### EXERCISE PROMPT:
Pick up the biography of Alice W. Wiley Seay where it stops and continue it.

Alice W. Wiley Seay (1858 – November 1937) was an American social worker and founder of the Empire State Federation of Women's Clubs. She was also involved in charity work through the Dorcas Society and women's clubs. She held leadership roles in many of these organizations.

== Biography ==
Seay was born in Giles, Virginia in 1858 and was most likely born into slavery. By 1880, Seay was no longer living in her family home and in June 1886, she married Pleasant Wiley. She and her husband moved to Brooklyn sometime after their marriage. Seay worked as a dressmaker and she and her husband had several tenants living in their home.

Seay became involved in clubs and raising money for the needy while she lived in Brooklyn. She began to do charity work through the Dorcas Home Missionary Society. Seay was president of the Dorcas Society in Brooklyn beginning in the late 1880s. In 1903, she became the vice president of the Northeastern Federation of Colored Women's Clubs (NFCWC), and in 1905, she was elected president of that group. In 1908, Seay founded the Empire State Federation of Women's Clubs (ESFWC). ESFWC was an affiliate of NFCWC and was involved in improving the lives of women and girls and also raising funds for the care of Harriet Tubman.

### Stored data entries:
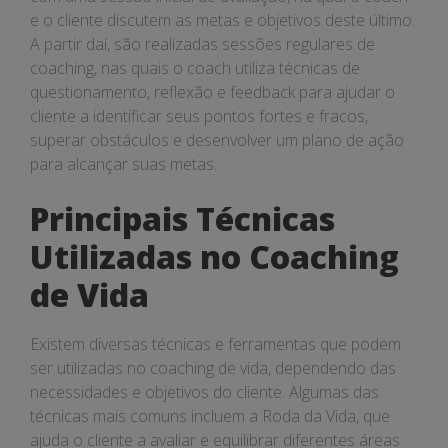
e o cliente discutem as metas e objetivos deste último.
A partir daí, são realizadas sessões regulares de
coaching, nas quais o coach utiliza técnicas de
questionamento, reflexão e feedback para ajudar o
cliente a identificar seus pontos fortes e fracos,
superar obstáculos e desenvolver um plano de ação
para alcançar suas metas.
Principais Técnicas
Utilizadas no Coaching
de Vida
Existem diversas técnicas e ferramentas que podem
ser utilizadas no coaching de vida, dependendo das
necessidades e objetivos do cliente. Algumas das
técnicas mais comuns incluem a Roda da Vida, que
ajuda o cliente a avaliar e equilibrar diferentes áreas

### REPLY TO THE EXERCISE:
Seay's husband died in 1906 and Seay moved back to Virginia briefly. In 1910, Seay married James Alfred Seay. She moved back to Brooklyn for a few years where she again led the Dorcas society in Brooklyn. She also served on the board for the Mothers Day Nursery at the Lincoln Settlement.

Seay was involved in the temperance movement, dedicating a conference on the topic for the third annual meeting of the ESFWC. She was also a member of the Order of Tents and the Equal Suffrage League of Brooklyn.

In 1915 she was recorded as the chairman of the membership committee for the National Association for the Advancement of Colored People.

Seay returned to Virginia in 1916 where she was employed as a social worker and where her husband, James, had a farm. James died in 1932. Five years later, Seay died in Mattoax, Virginia in November 1937. She was buried at the Flower Hill Baptist Church in Giles, next to James. In February 1938, a memorial service for Seay was performed at the Concord Baptist Church. The service drew over 300 attendees.